I made a Chanel themed collage last week. I was inspired by the music of Girltalk (Gregg Michael Gillis). He is a musician who makes music from mash-ups/remixes of popular songs. You can see some really good fan videos set to his songs on Youtube. The animated video by students at Concordia University is outstanding. I really like the whole concept of creating art from popular culture like Warhol and Dada. I wanted to make something that reflected my interest in contemporary media, fashion and advertising.


Hannah Höch, Cut with the Dada Kitchen Knife through the Last Weimar Beer-Belly Cultural Epoch in Germany, 1919, collage of pasted papers, 90 x 144 cm, Staatliche Museum, Berlin.

Hannah Hoch (November 1, 1889 – May 31, 1978) was a German Dada artist. The Dadaists referred to their works as photomontage rather than collage in order to reinforce the mechanical, industrial worker associations with that word. This term also served to distinguish their work from Cubist collages.



Hoch began making photomontages in 1918 - after the end of World War 1 and the beginning of the Weimar Republic (1919). She arranged images from printed media to comment on social and political issues of this time. She was dissatisfied with the actions of the new, democratic government which still seemed to be strongly influenced by the Imperial, Militaristic forces it claimed to oppose.



Her work also evolved to contain the main theme of gender relations, in particular women's role in the new Germany. Rather than serious moralizing, Hoch presented her ideas with irony and humour.



Technically her talent for layering and patterning images in a complex style reflected her skills as a patternmaker/designer in her job at Ullstein Press. She designed and illustrated textile patterns for women's magazines.

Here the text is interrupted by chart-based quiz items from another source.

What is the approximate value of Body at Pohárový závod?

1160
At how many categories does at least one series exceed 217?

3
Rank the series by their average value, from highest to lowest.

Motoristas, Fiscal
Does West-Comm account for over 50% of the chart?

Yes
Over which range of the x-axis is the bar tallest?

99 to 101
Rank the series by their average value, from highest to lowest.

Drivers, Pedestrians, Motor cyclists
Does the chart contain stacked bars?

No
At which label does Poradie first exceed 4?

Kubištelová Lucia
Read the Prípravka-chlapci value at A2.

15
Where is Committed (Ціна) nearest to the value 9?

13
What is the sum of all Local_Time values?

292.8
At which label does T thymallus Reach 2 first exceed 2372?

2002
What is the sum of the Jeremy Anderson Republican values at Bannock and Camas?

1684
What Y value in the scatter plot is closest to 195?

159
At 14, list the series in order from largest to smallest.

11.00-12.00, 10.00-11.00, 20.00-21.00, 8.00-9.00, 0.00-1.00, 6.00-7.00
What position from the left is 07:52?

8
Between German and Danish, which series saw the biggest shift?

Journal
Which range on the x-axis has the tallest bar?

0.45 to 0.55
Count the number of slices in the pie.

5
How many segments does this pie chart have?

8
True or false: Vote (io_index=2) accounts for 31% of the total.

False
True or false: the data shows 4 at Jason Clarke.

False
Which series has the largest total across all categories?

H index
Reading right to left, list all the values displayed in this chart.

Her work was never taken seriously by the Dadaist artists at the time, most of whom were male. Women's work wasn't valued as highly as men's in those times and indeed women had only been granted the vote in 1919. But this was also a time of universal suffrage. Hoch used her work to express her own personal dissatisfactions while at the same time observing broader social themes of marriage and bourgeois life. Taken as a whole her body of work represents an important comment and observation of women's political role in Germany.